First Fridays at the Natural History Museum of LA County: Review

Boulevards at First Fridays at the Natural History Museum of Los Angeles County
Boulevards on stage with stuffed bison in the background. All photos by Kieran MacIntyre 2016 ©

What could be more fun than hanging out, listening to great music AND looking at dinosaur fossils in the Los Angeles County Museum of Natural History on a Friday night? I’m waiting for an answer.

First Fridays, the monthly hosted by the museum, is where science, culture, and nightlife all coalesce into one of the most exciting things you can do in Los Angeles to kick off your weekend.

Whether you love archeology, biology, brilliant architecture, music or just having a drink while enjoying any the aforementioned things: this is the place for you.

Last night I got to go to this event for the first time and it was, for lack of a better word, awesome.

The sold-out attendance for the museum in Expo Park was loaded with a whole lot of young socialites who were excited for a night of inspiring exhibits and great music.

When I first walked in and saw the mounted skeletons of a triceratops and a T-Rex, I can admit pangs of youthful glee took over.

If you weren’t getting a drink from the bar, dancing to the music in the North American Mammal Hall or eating food from the four food trucks parked out front then chances are you were running around the palatial museum checking out all of the awesome animals, bones and other historical artifacts on display.

 First Fridays at the Natural History Museum of Los Angeles County
First Fridays allows access to the Natural History Museum’s displays after hours

 First Fridays at the Natural History Museum of Los Angeles County

Before the live music of the evening, there were limited capacity tours of the museum’s hidden collections of things that you think you’d only see in movies and a panel discussion between Spiros Michalakis, a Research Scientist at the Institute for Quantum Information and Matter at Caltech, and Alex Wild, Curator of Entomology at the University of Texas at Austin, who discussed the practical body mechanics of human/insect hybrid superheroes like Ant Man or Spider Man.

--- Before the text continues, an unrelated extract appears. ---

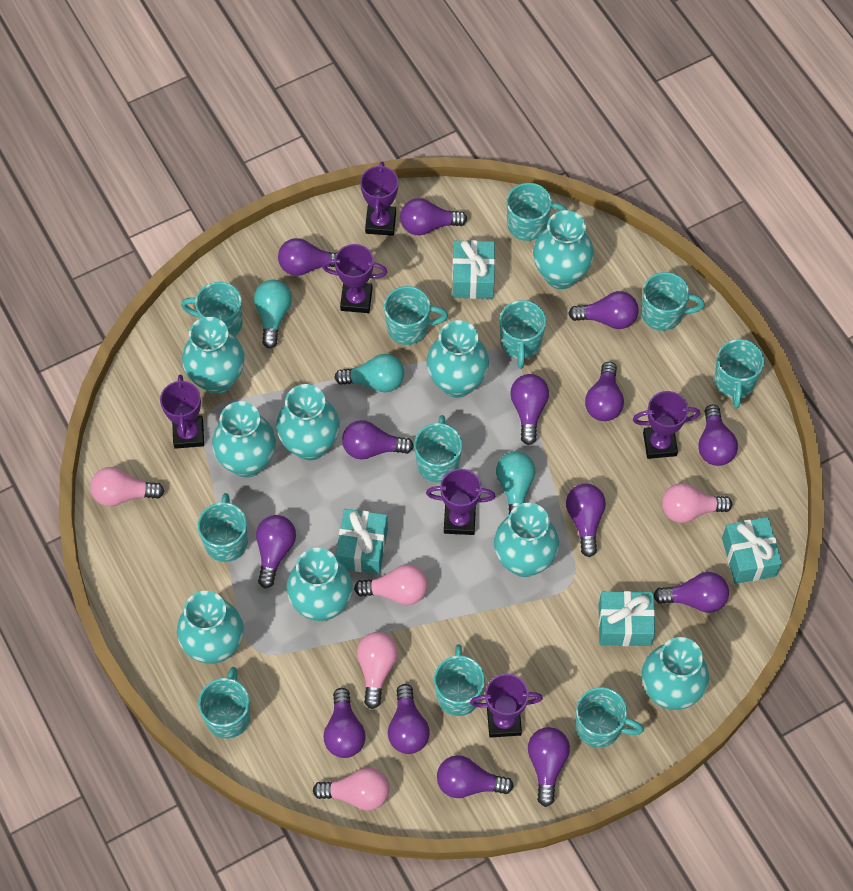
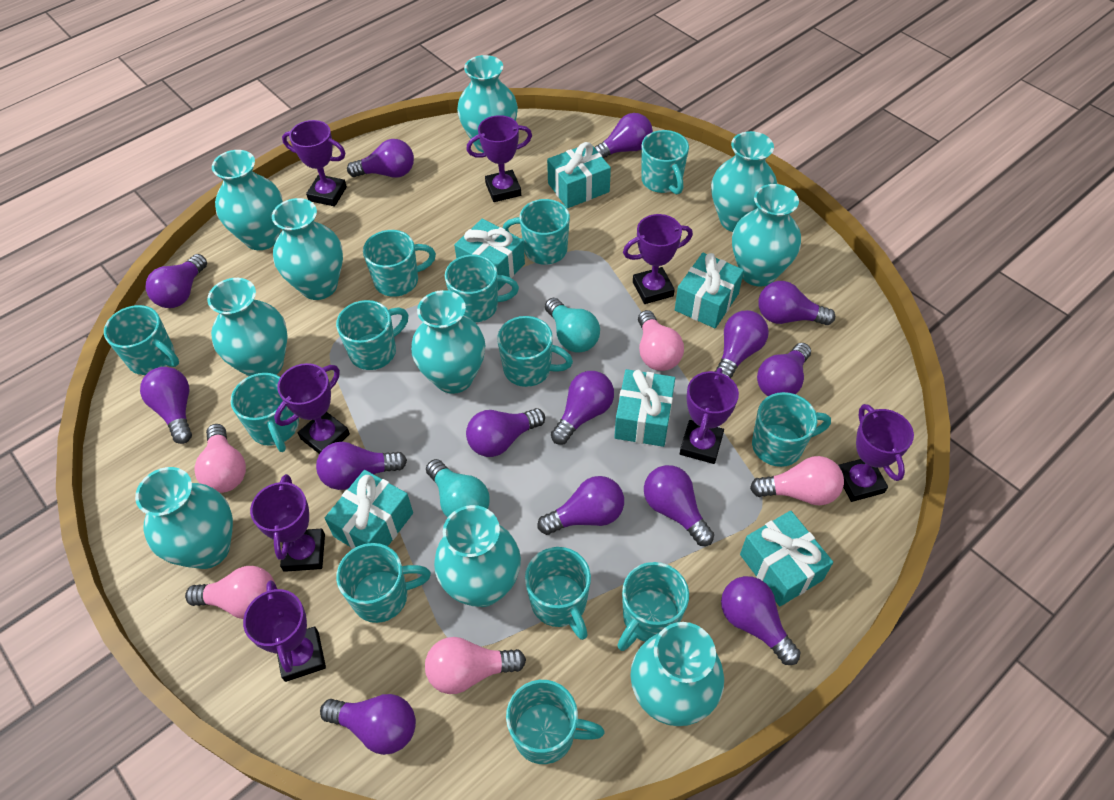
purple trophy: [160,375,204,449] [322,244,387,313] [360,162,398,236] [426,469,495,535] [470,674,543,738] [633,391,700,459] = 6 -> [243,580,326,682] [250,474,325,572] [274,363,350,454] [282,120,347,206] [466,115,532,202] [623,214,693,304] [680,368,739,464] [838,404,914,502] = 8
turquoise gift: [336,509,388,574] [452,240,495,299] [598,591,655,646] [722,517,782,584] = 4 -> [325,470,413,549] [454,219,525,290] [547,142,611,208] [614,369,675,447] [675,253,744,328] [740,511,833,606] = 6
turquoise light bulb: [254,280,292,349] [334,354,404,392] [496,451,535,514] = 3 -> [426,459,490,518] [545,298,600,353] = 2
turquoise mug: [181,282,243,336] [198,493,248,562] [198,667,250,738] [384,286,448,345] [414,415,462,482] [434,644,485,716] [499,300,546,369] [507,183,567,241] [576,687,644,748] [641,272,705,331] [714,339,764,408] = 11 -> [104,305,179,375] [231,373,299,452] [336,300,408,370] [336,543,431,623] [363,230,436,297] [445,254,519,323] [497,316,573,387] [503,199,570,265] [506,680,605,764] [525,547,591,640] [617,562,689,651] [641,130,689,195] [752,392,831,467] = 13
turquoise vase: [177,591,244,664] [182,317,245,394] [212,401,276,477] [276,384,340,460] [286,548,353,621] [426,320,489,398] [494,503,559,577] [533,210,594,289] [642,637,709,710] = 9 -> [135,467,233,569] [207,278,288,377] [212,150,283,250] [272,198,343,300] [411,290,485,394] [434,505,521,607] [457,55,518,153] [630,622,724,726] [711,131,777,232] [732,184,801,286] = 10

For the music portion of the night, two performances took place in a room filled with taxidermied animals, which may sound creepy but it was seemingly novel to have so many random animals on display around you while you got your dance on.

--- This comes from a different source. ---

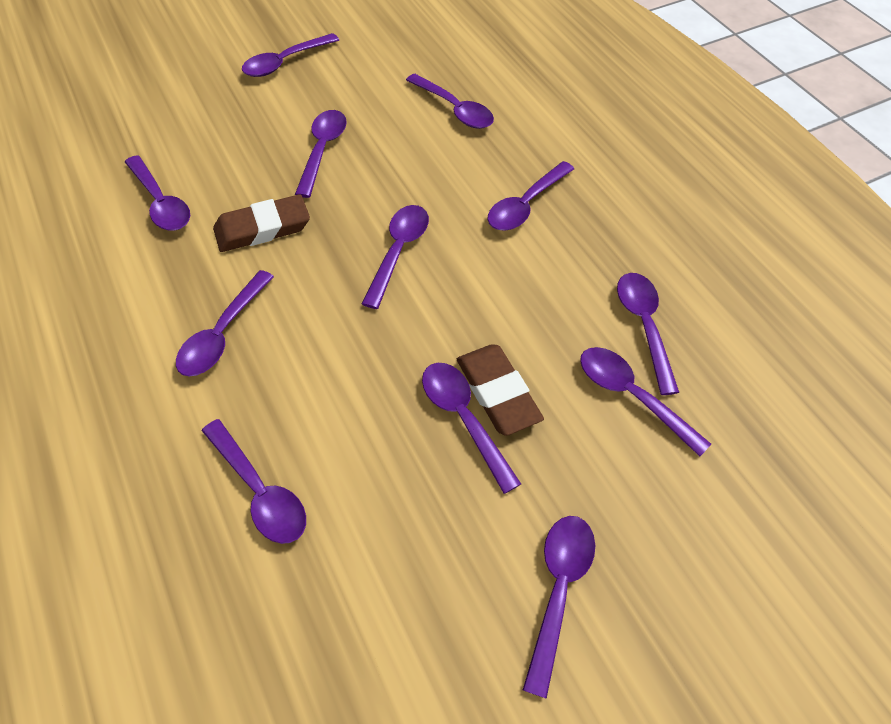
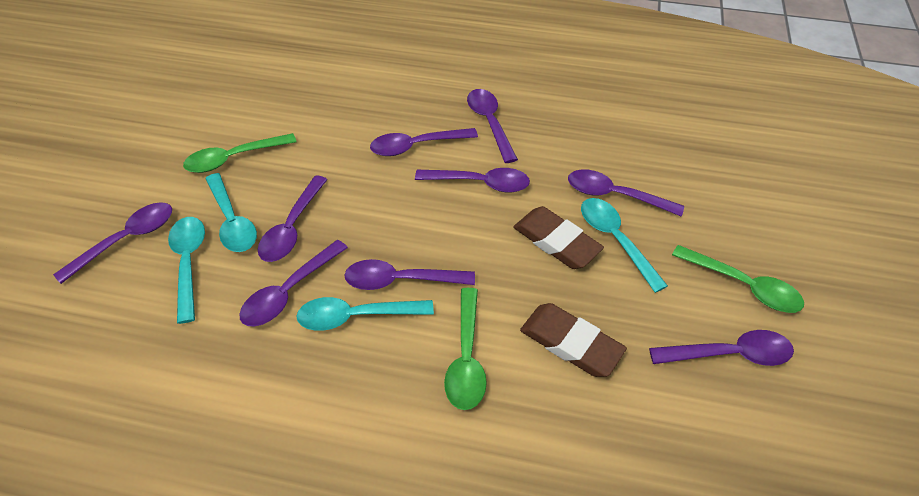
green spoon: none = 0 -> [183,133,296,173] [444,288,487,410] [672,245,804,313] = 3
purple spoon: [125,155,190,230] [176,270,274,376] [202,419,306,544] [242,33,339,77] [295,110,347,198] [362,205,429,309] [406,74,494,129] [422,363,521,494] [487,161,574,231] [523,516,595,699] [580,347,711,456] [617,273,679,395] = 12 -> [53,202,172,284] [239,240,348,326] [258,176,328,262] [344,259,475,290] [370,128,478,156] [415,168,530,193] [467,89,518,163] [568,169,684,217] [649,330,794,366] = 9
turquoise spoon: none = 0 -> [168,217,205,324] [205,173,257,252] [296,297,434,331] [581,198,668,293] = 4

And there was certainly a lot dancing going when on when Boulevards was playing.

Boulevards is the non de plume of North Carolina native Jamil Rashad, and if his music doesn’t make you want to party the night away, there’s something profoundly wrong with you.

 First Fridays at the Natural History Museum of Los Angeles County
Jamil Rashad, aka Boulevards, got the crowd pumped with his infectious electro-funk

Rashad’s sound reminds me of the halcyon days of 80s funk and electro. A nostalgic, yet forward thinking musical style that recalls the best elements of pre-Purple Rain Prince and Street Songs-era Rick James, adds nuanced, soulful depth and a more contemporary dance flare.

For his set, the electro-funk magic of Boulevards took over and people loved it. The room filled up and people went absolutely nuts for funk. To anyone who has ever said funk is dead, you would have been proven wrong just by being in that room.

Every thick, analog bassline atop an indelible groove made a room filled mostly with millennials gyrate as though it were 1983.

 First Fridays at the Natural History Museum of Los Angeles County

The material from his eponymous EP and his forthcoming debut album, Groove!, sounded great in a live setting (check out the insatiably catchy lead single “Cold Call” from the album).

Rashad’s vocal abilities are phenomenal. Every rhythmic cadence he uttered punctuated each track’s instrumental wonderfully and his versatile singing did the recordings justice and then some.

Boulevards is a name to remember in this new chapter of funk, and his music demands your attention.

 First Fridays at the Natural History Museum of Los Angeles County

Following his set was a wild and out live set from Chicago producer duo The Hood Internet.

Their set was loaded with awesome mashups of Hip-hop, pop and electronic, the kind of mashups you think wouldn’t work totally did.

From commingling The Weeknd’s “I Can’t Feel My Face” with Daft Punk’s “Around The World” to fusing Rae Sremmurd’s “No Type” with Caribou’s “Our Love,” everything they played got people singing along and dancing.

Armed with samplers, laptops and a mixer, the duo gave an electrifying set for a packed crowd.

All photos taken by Kieran MacIntyre - Monsters and Critics 2016 ©
Chicago producer duo The Hood Internet during their live hip-hop/pop/electronic mashup

All photos taken by Kieran MacIntyre - Monsters and Critics 2016 ©

All photos taken by Kieran MacIntyre - Monsters and Critics 2016 ©

Whether people came just for the museum, the panel or the music: it was damn near impossible not to have a good time at First Fridays.

This event is the sort of colliding of worlds that people need to experience — a fun evening that can also be, funnily enough, educational.